Wednesday, April 19, 2006

One is the Loneliest Number

A week or so ago, David asked me, "Camille, which tomato is the saddest?" and I guessed wrong. It wasn't the tomato with the yellowed leaves or smallest leaves, it was the tomato with only one leaf. Poor Richard. He seems to have been afflicted with some debilitating tomato illness that has removed all folliage aside from one stout leaf. Strangely, this one leaf is enormous, and appears to be in perfect health.

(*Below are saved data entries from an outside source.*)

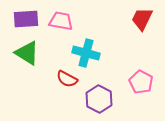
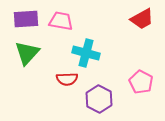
red trapezoid: rotated 145 degrees counterclockwise
green triangle: rotated 40 degrees clockwise
red semicircle: rotated 30 degrees counterclockwise
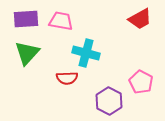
red trapezoid: moved 2 px left
red semicircle: moved 1 px up
purple hexagon: moved 10 px right, 2 px down
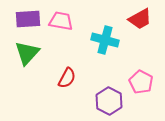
purple rectangle: moved 2 px right
cyan cross: moved 19 px right, 13 px up
red semicircle: rotated 60 degrees counterclockwise
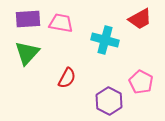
pink trapezoid: moved 2 px down
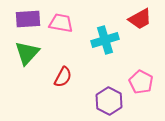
cyan cross: rotated 32 degrees counterclockwise
red semicircle: moved 4 px left, 1 px up
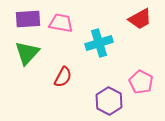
cyan cross: moved 6 px left, 3 px down
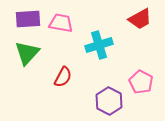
cyan cross: moved 2 px down
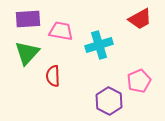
pink trapezoid: moved 8 px down
red semicircle: moved 10 px left, 1 px up; rotated 150 degrees clockwise
pink pentagon: moved 2 px left, 1 px up; rotated 20 degrees clockwise
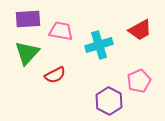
red trapezoid: moved 11 px down
red semicircle: moved 2 px right, 1 px up; rotated 115 degrees counterclockwise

In an attempt to right all wrongs in the world, we have repotted Richard in a claypot-home of his very own, and set him dead, smack in the middle of our strongest flourescent growlight. He has been fortified, watered, and verbally encouraged. We have not revealed that there are seventy-nine tomato plants just like him (only far larger and in significantly better health), or that he's only a tomato plant, and really, what does it matter if he dies anyhow? or that "Richard" is a terrible name in the first place.

Our hopes are low.

Scientifically speaking, there really is no way he will a) develop any more leaves or b) develop fruit because he has no joints. There's no place for him to start growing another branch. With (ahem) normal tomato plants, the new branches the start growing between an original branch and the main stem are called "suckers." When we want to inhibit "sprawling" branches and force the plants to bear fruit, we snap off these sucker. Because poor Richard has only one leaf growing from one stem, there's nowhere for him to grow new branches. The only future we see for him is to grow taller and sturdier -- but he will remain impotent with one leaf.